-- begin SOURCE MATERIAL --
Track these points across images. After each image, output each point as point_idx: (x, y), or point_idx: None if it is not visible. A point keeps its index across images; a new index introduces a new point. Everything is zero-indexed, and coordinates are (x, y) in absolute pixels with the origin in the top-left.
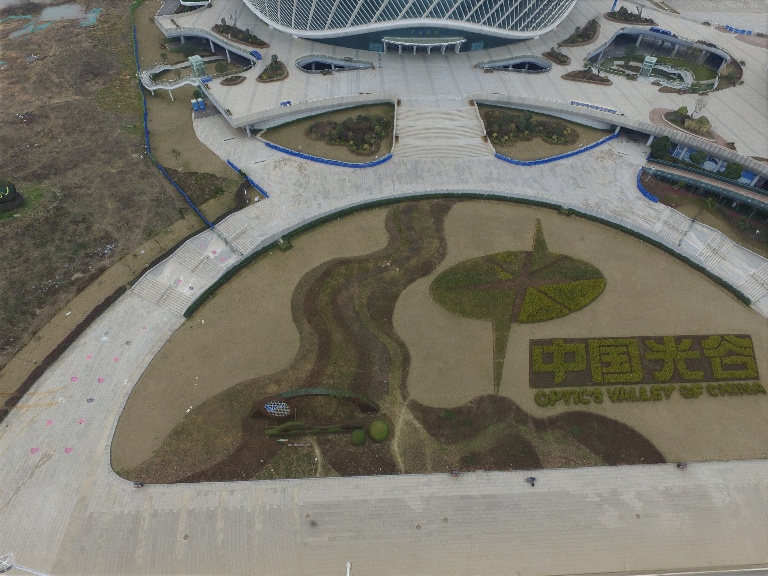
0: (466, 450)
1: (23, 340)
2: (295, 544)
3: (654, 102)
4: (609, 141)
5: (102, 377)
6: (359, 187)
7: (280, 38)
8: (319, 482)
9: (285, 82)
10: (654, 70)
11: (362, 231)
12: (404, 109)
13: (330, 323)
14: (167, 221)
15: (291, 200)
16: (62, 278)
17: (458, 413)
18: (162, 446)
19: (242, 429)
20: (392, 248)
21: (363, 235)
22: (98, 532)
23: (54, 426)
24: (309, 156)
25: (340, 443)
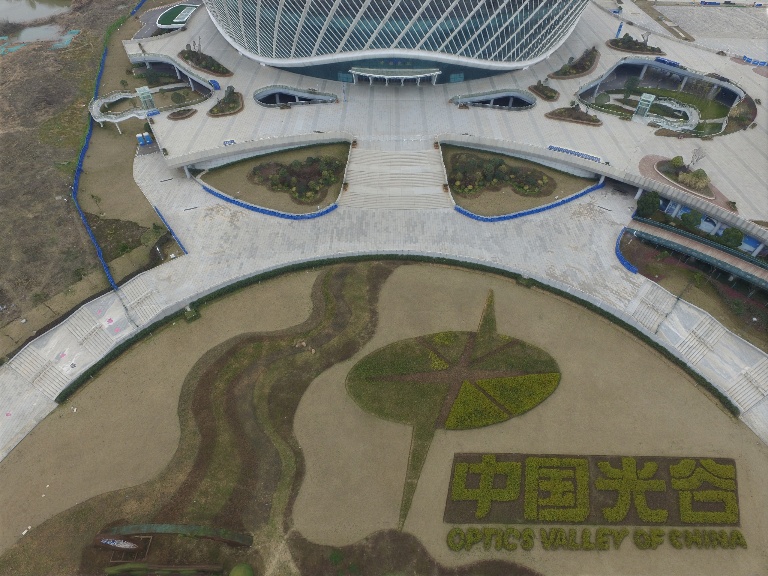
0: None
1: None
2: None
3: (647, 148)
4: (591, 192)
5: None
6: (291, 244)
7: (247, 66)
8: None
9: (237, 117)
10: (657, 106)
11: (283, 299)
12: (359, 151)
13: (219, 419)
14: (70, 279)
15: (211, 258)
16: None
17: (347, 555)
18: None
19: (80, 563)
20: (313, 323)
21: (283, 304)
22: None
23: None
24: (245, 204)
25: None
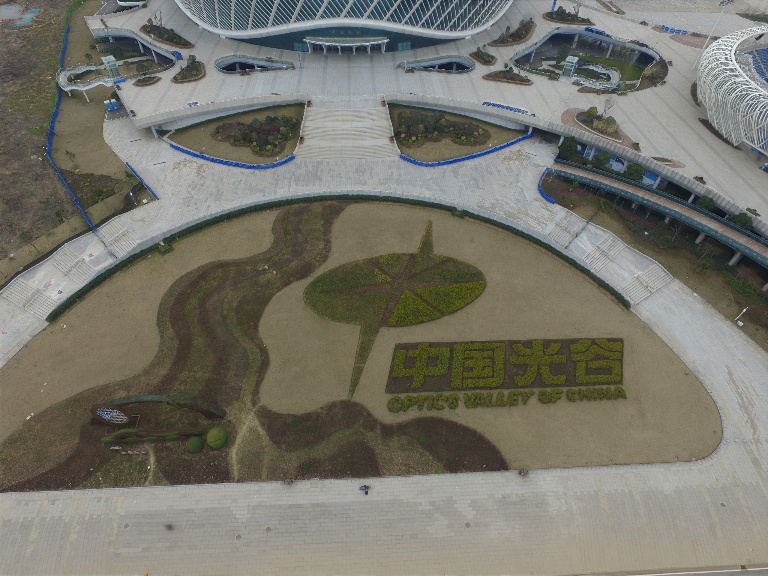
0: (306, 457)
1: None
2: (106, 555)
3: (570, 102)
4: (521, 142)
5: None
6: (253, 189)
7: (207, 38)
8: (146, 491)
9: (200, 83)
10: (585, 70)
11: (247, 233)
12: (314, 110)
13: (194, 327)
14: (51, 224)
15: (181, 202)
16: None
17: (305, 419)
18: None
19: (79, 436)
20: (274, 251)
21: (247, 237)
22: None
23: None
24: (210, 157)
25: (177, 451)
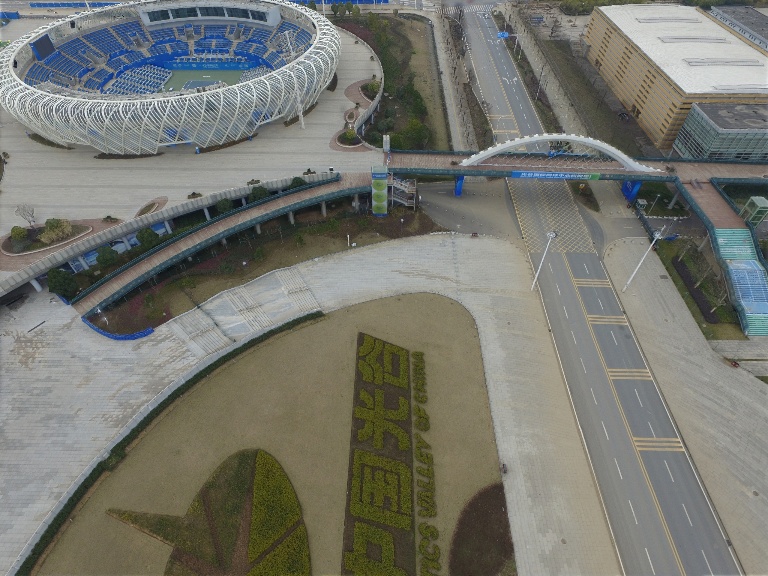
0: None
1: None
2: None
3: None
4: None
5: None
6: None
7: None
8: None
9: None
10: None
11: None
12: None
13: None
14: None
15: None
16: None
17: None
18: None
19: None
20: None
21: None
22: None
23: None
24: None
25: None
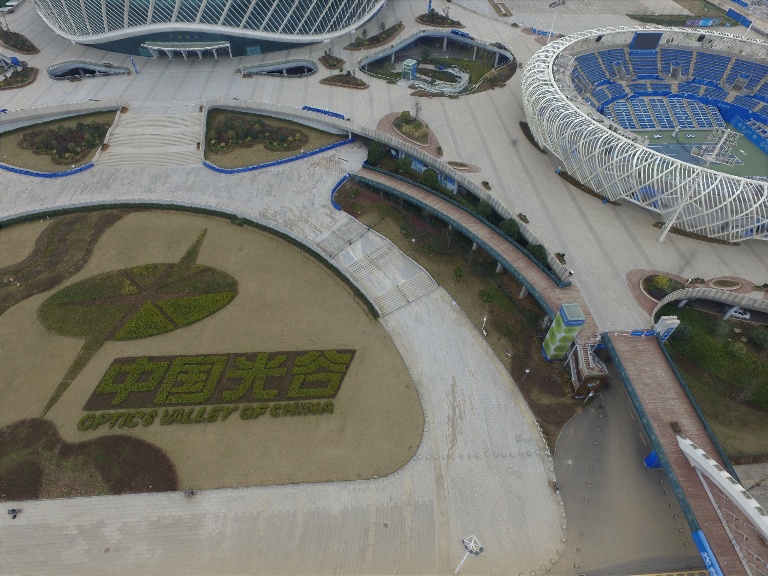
0: None
1: None
2: None
3: (396, 106)
4: (339, 147)
5: None
6: (34, 198)
7: (57, 44)
8: None
9: (24, 89)
10: (443, 73)
11: (9, 244)
12: (127, 116)
13: None
14: None
15: None
16: None
17: None
18: None
19: None
20: (27, 262)
21: (7, 248)
22: None
23: None
24: (4, 166)
25: None
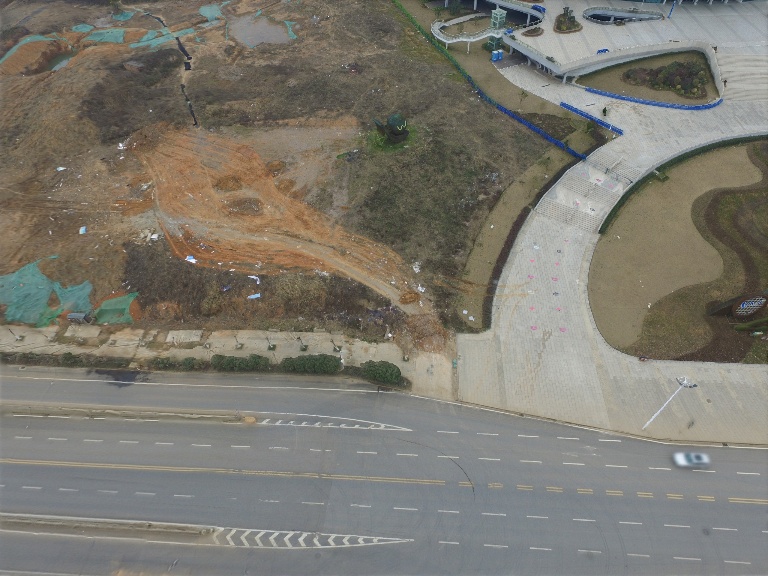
0: None
1: (469, 245)
2: None
3: None
4: None
5: (554, 277)
6: (707, 127)
7: None
8: None
9: (584, 33)
10: None
11: (730, 165)
12: (721, 55)
13: (742, 243)
14: (535, 154)
15: (646, 137)
16: (471, 198)
17: None
18: (643, 332)
19: (708, 323)
20: None
21: (733, 169)
22: (629, 391)
23: (538, 311)
24: None
25: None
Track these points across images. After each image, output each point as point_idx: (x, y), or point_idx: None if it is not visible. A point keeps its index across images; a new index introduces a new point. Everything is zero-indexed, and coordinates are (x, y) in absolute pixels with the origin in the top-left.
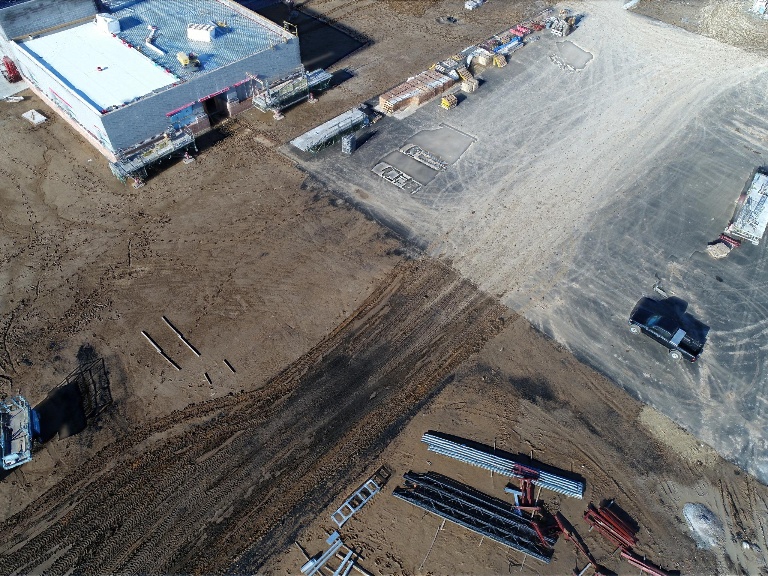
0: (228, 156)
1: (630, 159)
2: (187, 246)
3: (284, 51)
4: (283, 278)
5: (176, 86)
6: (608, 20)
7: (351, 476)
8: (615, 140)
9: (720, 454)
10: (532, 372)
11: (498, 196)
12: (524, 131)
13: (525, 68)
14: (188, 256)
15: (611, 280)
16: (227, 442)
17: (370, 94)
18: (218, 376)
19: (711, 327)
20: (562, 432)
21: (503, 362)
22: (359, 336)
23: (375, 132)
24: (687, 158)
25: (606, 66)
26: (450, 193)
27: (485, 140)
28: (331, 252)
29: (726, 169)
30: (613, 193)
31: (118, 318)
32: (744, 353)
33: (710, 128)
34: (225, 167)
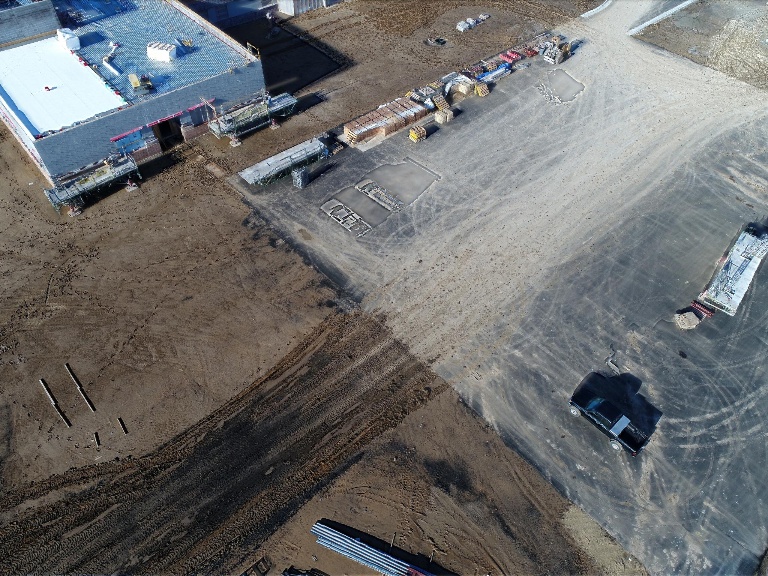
0: (174, 185)
1: (605, 207)
2: (109, 284)
3: (245, 74)
4: (202, 326)
5: (120, 111)
6: (608, 47)
7: (225, 568)
8: (592, 184)
9: (649, 572)
10: (451, 455)
11: (451, 244)
12: (494, 170)
13: (508, 98)
14: (108, 296)
15: (559, 349)
16: (100, 516)
17: (336, 122)
18: (108, 437)
19: (664, 413)
20: (472, 531)
21: (421, 441)
22: (269, 399)
23: (333, 164)
24: (669, 209)
25: (597, 99)
26: (399, 238)
27: (449, 178)
28: (259, 299)
29: (711, 224)
30: (579, 246)
31: (19, 362)
32: (697, 447)
33: (701, 175)
34: (168, 197)
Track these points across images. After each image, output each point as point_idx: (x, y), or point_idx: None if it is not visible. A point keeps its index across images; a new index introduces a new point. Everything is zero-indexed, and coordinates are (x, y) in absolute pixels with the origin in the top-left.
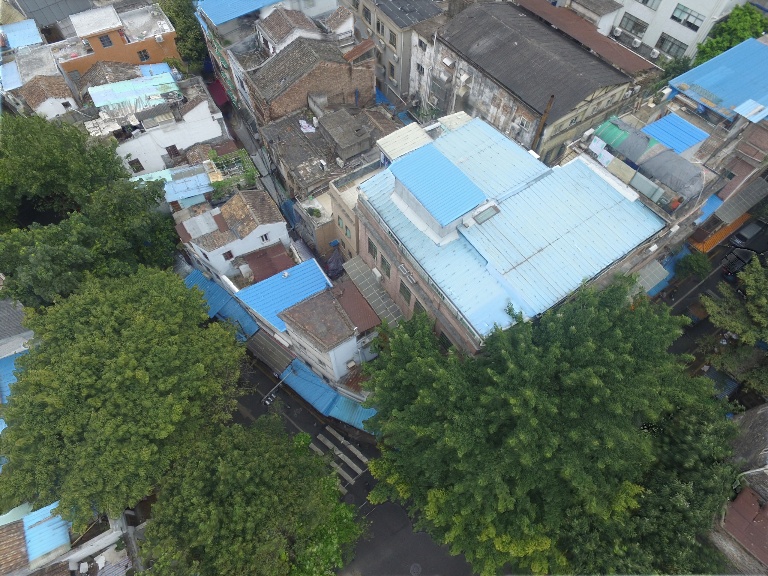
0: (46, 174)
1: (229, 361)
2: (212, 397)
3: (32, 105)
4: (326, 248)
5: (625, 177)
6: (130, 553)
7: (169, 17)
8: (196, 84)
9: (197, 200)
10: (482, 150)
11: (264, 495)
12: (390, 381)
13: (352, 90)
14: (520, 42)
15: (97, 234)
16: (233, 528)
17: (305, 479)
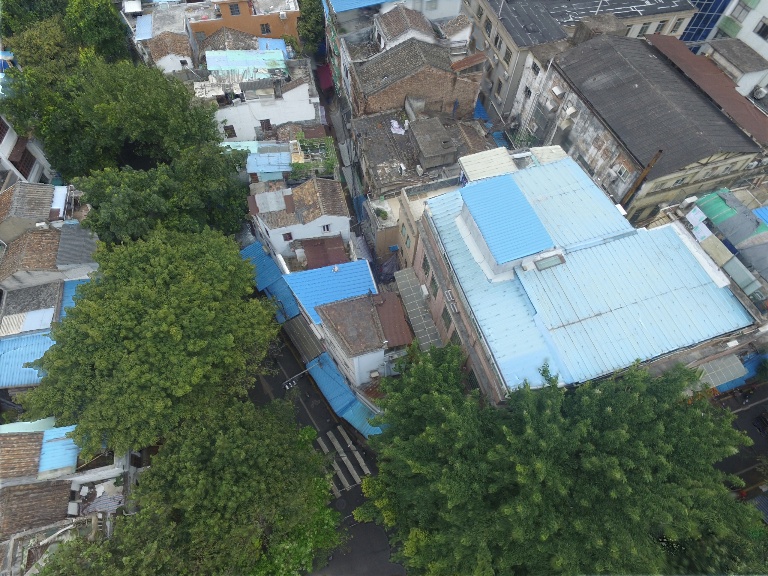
0: (148, 123)
1: (259, 339)
2: (235, 369)
3: (155, 57)
4: (385, 251)
5: (719, 258)
6: (125, 492)
7: None
8: (304, 65)
9: (275, 176)
10: (565, 192)
11: (253, 479)
12: (402, 406)
13: (452, 100)
14: (641, 85)
15: (177, 188)
16: (216, 502)
17: (298, 474)
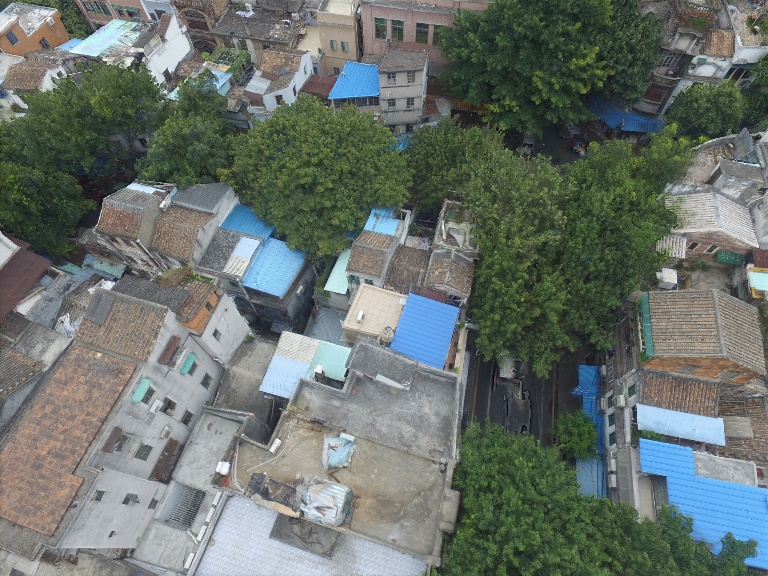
0: None
1: None
2: None
3: (35, 85)
4: None
5: None
6: None
7: (37, 5)
8: None
9: (226, 88)
10: None
11: None
12: None
13: None
14: None
15: None
16: None
17: None
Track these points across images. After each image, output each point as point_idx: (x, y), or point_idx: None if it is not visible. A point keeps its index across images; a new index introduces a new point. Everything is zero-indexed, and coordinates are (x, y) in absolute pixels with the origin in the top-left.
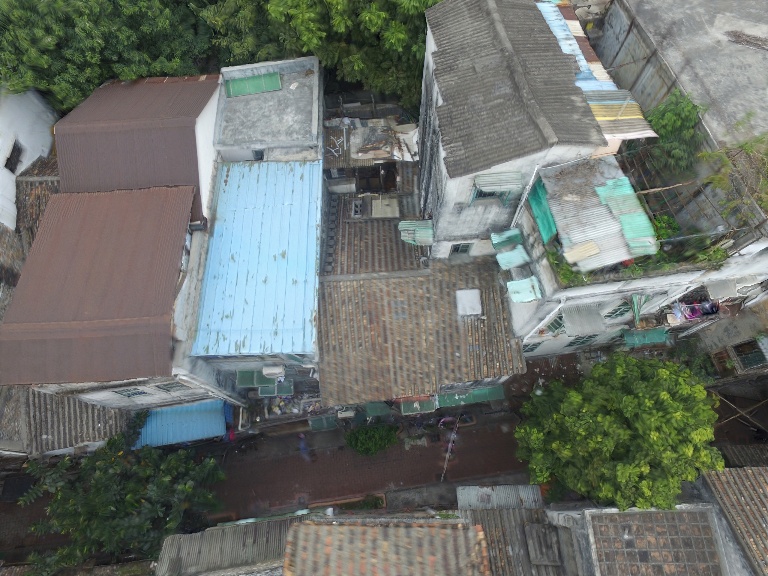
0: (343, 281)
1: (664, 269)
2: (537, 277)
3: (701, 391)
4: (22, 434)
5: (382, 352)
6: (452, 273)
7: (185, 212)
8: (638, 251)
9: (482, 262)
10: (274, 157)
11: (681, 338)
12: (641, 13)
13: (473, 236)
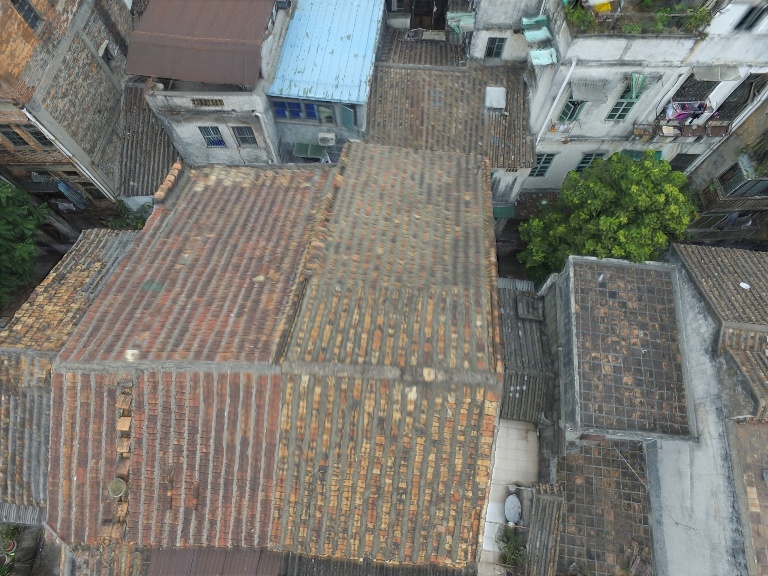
-- end SOURCE MATERIAL --
- PROBLEM REQUIREMENTS
Present every one of the lines above as a numbered list, skipping any blank lines and leaving the pictures out of your answer.

- TASK RESPONSE
1. Track these points across images. After each image, output each point as point_idx: (x, y), or point_idx: None if it is not visible. A point keeps its index across images; a new index introduces a new point. Everything is zero-indexed, and coordinates are (x, y) in absolute pixels with the origin in the top-left.
2. 0: (466, 450)
3. 1: (23, 340)
4. 2: (295, 544)
5. 3: (654, 102)
6. 4: (609, 141)
7. 5: (102, 377)
8. 6: (359, 187)
9. 7: (280, 38)
10. 8: (319, 482)
11. 9: (285, 82)
12. 10: (654, 70)
13. 11: (362, 231)
14. 12: (404, 109)
15. 13: (330, 323)
16. 14: (167, 221)
17. 15: (291, 200)
18. 16: (62, 278)
19. 17: (458, 413)
20. 18: (162, 446)
21. 19: (242, 429)
22. 20: (392, 248)
23. 21: (363, 235)
24. 22: (98, 532)
25. 23: (54, 426)
26. 24: (309, 156)
27. 25: (340, 443)
28. 0: None
29. 1: None
30. 2: None
31. 3: (647, 148)
32. 4: (591, 192)
33. 5: None
34. 6: (291, 244)
35. 7: (247, 66)
36. 8: None
37. 9: (237, 117)
38. 10: (657, 106)
39. 11: (283, 299)
40. 12: (359, 151)
41. 13: (219, 419)
42. 14: (70, 279)
43. 15: (211, 258)
44. 16: None
45. 17: (347, 555)
46. 18: None
47. 19: (80, 563)
48. 20: (313, 323)
49. 21: (283, 304)
50. 22: None
51. 23: None
52. 24: (245, 204)
53. 25: None
54. 0: (306, 457)
55. 1: None
56. 2: (106, 555)
57. 3: (570, 102)
58. 4: (521, 142)
59. 5: None
60. 6: (253, 189)
61. 7: (207, 38)
62. 8: (146, 491)
63. 9: (200, 83)
64. 10: (585, 70)
65. 11: (247, 233)
66. 12: (314, 110)
67. 13: (194, 327)
68. 14: (51, 224)
69. 15: (181, 202)
70. 16: None
71. 17: (305, 419)
72. 18: None
73. 19: (79, 436)
74. 20: (274, 251)
75. 21: (247, 237)
76. 22: None
77. 23: None
78. 24: (210, 157)
79. 25: (177, 451)
80. 0: None
81. 1: None
82. 2: None
83. 3: None
84. 4: None
85. 5: None
86. 6: None
87. 7: None
88. 8: None
89. 9: None
90. 10: None
91. 11: None
92. 12: None
93. 13: None
94. 14: None
95. 15: None
96. 16: None
97. 17: None
98. 18: None
99. 19: None
100. 20: None
101. 21: None
102. 22: None
103. 23: None
104. 24: None
105. 25: None
106. 0: None
107. 1: None
108. 2: None
109. 3: (396, 106)
110. 4: (339, 147)
111. 5: None
112. 6: (34, 198)
113. 7: (57, 44)
114. 8: None
115. 9: (24, 89)
116. 10: (443, 73)
117. 11: (9, 244)
118. 12: (127, 116)
119. 13: None
120. 14: None
121. 15: None
122. 16: None
123. 17: None
124. 18: None
125. 19: None
126. 20: (27, 262)
127. 21: (7, 248)
128. 22: None
129. 23: None
130. 24: (4, 166)
131. 25: None
132. 0: None
133. 1: (469, 245)
134. 2: None
135. 3: None
136. 4: None
137. 5: (554, 277)
138. 6: (707, 127)
139. 7: None
140. 8: None
141. 9: (584, 33)
142. 10: None
143. 11: (730, 165)
144. 12: (721, 55)
145. 13: (742, 243)
146. 14: (535, 154)
147. 15: (646, 137)
148. 16: (471, 198)
149. 17: None
150. 18: (643, 332)
151. 19: (708, 323)
152. 20: None
153. 21: (733, 169)
154. 22: (629, 391)
155. 23: (538, 311)
156. 24: None
157. 25: None
158. Track these points across images. After each image, output each point as point_idx: (x, y), or point_idx: None if it is not visible. A point keeps its index across images; a new index introduces a new point. Everything is zero-indexed, and coordinates are (x, y) in absolute pixels with the origin in the top-left.
159. 0: (228, 156)
160. 1: (630, 159)
161. 2: (187, 246)
162. 3: (284, 51)
163. 4: (283, 278)
164. 5: (176, 86)
165. 6: (608, 20)
166. 7: (351, 476)
167. 8: (615, 140)
168. 9: (720, 454)
169. 10: (532, 372)
170. 11: (498, 196)
171. 12: (524, 131)
172. 13: (525, 68)
173. 14: (188, 256)
174. 15: (611, 280)
175. 16: (227, 442)
176. 17: (370, 94)
177. 18: (218, 376)
178. 19: (711, 327)
179. 20: (562, 432)
180. 21: (503, 362)
181. 22: (359, 336)
182. 23: (375, 132)
183. 24: (687, 158)
184. 25: (606, 66)
185. 26: (450, 193)
186. 27: (485, 140)
187. 28: (331, 252)
188. 29: (726, 169)
189. 30: (613, 193)
190. 31: (118, 318)
191. 32: (744, 353)
192. 33: (710, 128)
193. 34: (225, 167)
194. 0: (174, 185)
195. 1: (605, 207)
196. 2: (109, 284)
197. 3: (245, 74)
198. 4: (202, 326)
199. 5: (120, 111)
200. 6: (608, 47)
201. 7: (225, 568)
202. 8: (592, 184)
203. 9: (649, 572)
204. 10: (451, 455)
205. 11: (451, 244)
206. 12: (494, 170)
207. 13: (508, 98)
208. 14: (108, 296)
209. 15: (559, 349)
210. 16: (100, 516)
211. 17: (336, 122)
212. 18: (108, 437)
213. 19: (664, 413)
214. 20: (472, 531)
215. 21: (421, 441)
216. 22: (269, 399)
217. 23: (333, 164)
218. 24: (669, 209)
219. 25: (597, 99)
220. 26: (399, 238)
221. 27: (449, 178)
222. 28: (259, 299)
223. 29: (711, 224)
224. 30: (579, 246)
225. 31: (19, 362)
226. 32: (697, 447)
227. 33: (701, 175)
228. 34: (168, 197)
229. Track these points across images. After each image, output each point as point_idx: (x, y), or point_idx: None if it is not visible. A point keeps its index across images; a new index introduces a new point. Everything is zero-indexed, and coordinates are (x, y) in absolute pixels with the origin in the top-left.
230. 0: (46, 174)
231. 1: (229, 361)
232. 2: (212, 397)
233. 3: (32, 105)
234. 4: (326, 248)
235. 5: (625, 177)
236. 6: (130, 553)
237. 7: (169, 17)
238. 8: (196, 84)
239. 9: (197, 200)
240. 10: (482, 150)
241. 11: (264, 495)
242. 12: (390, 381)
243. 13: (352, 90)
244. 14: (520, 42)
245. 15: (97, 234)
246. 16: (233, 528)
247. 17: (305, 479)
248. 0: (148, 123)
249. 1: (259, 339)
250. 2: (235, 369)
251. 3: (155, 57)
252. 4: (385, 251)
253. 5: (719, 258)
254. 6: (125, 492)
255. 7: None
256. 8: (304, 65)
257. 9: (275, 176)
258. 10: (565, 192)
259. 11: (253, 479)
260. 12: (402, 406)
261. 13: (452, 100)
262. 14: (641, 85)
263. 15: (177, 188)
264. 16: (216, 502)
265. 17: (298, 474)
266. 0: None
267. 1: None
268. 2: None
269. 3: (35, 85)
270. 4: None
271. 5: None
272. 6: None
273. 7: (37, 5)
274. 8: None
275. 9: (226, 88)
276. 10: None
277. 11: None
278. 12: None
279. 13: None
280. 14: None
281. 15: None
282. 16: None
283. 17: None
284. Track these points across images. After each image, output each point as point_idx: (x, y), or point_idx: None if it is not visible. A point keeps its index across images; a new index introduces a new point. Everything is zero-indexed, and coordinates are (x, y) in absolute pixels with the origin in the top-left.
285. 0: (343, 281)
286. 1: (664, 269)
287. 2: (537, 277)
288. 3: (701, 391)
289. 4: (22, 434)
290. 5: (382, 352)
291. 6: (452, 273)
292. 7: (185, 212)
293. 8: (638, 251)
294. 9: (482, 262)
295. 10: (274, 157)
296. 11: (681, 338)
297. 12: (641, 13)
298. 13: (473, 236)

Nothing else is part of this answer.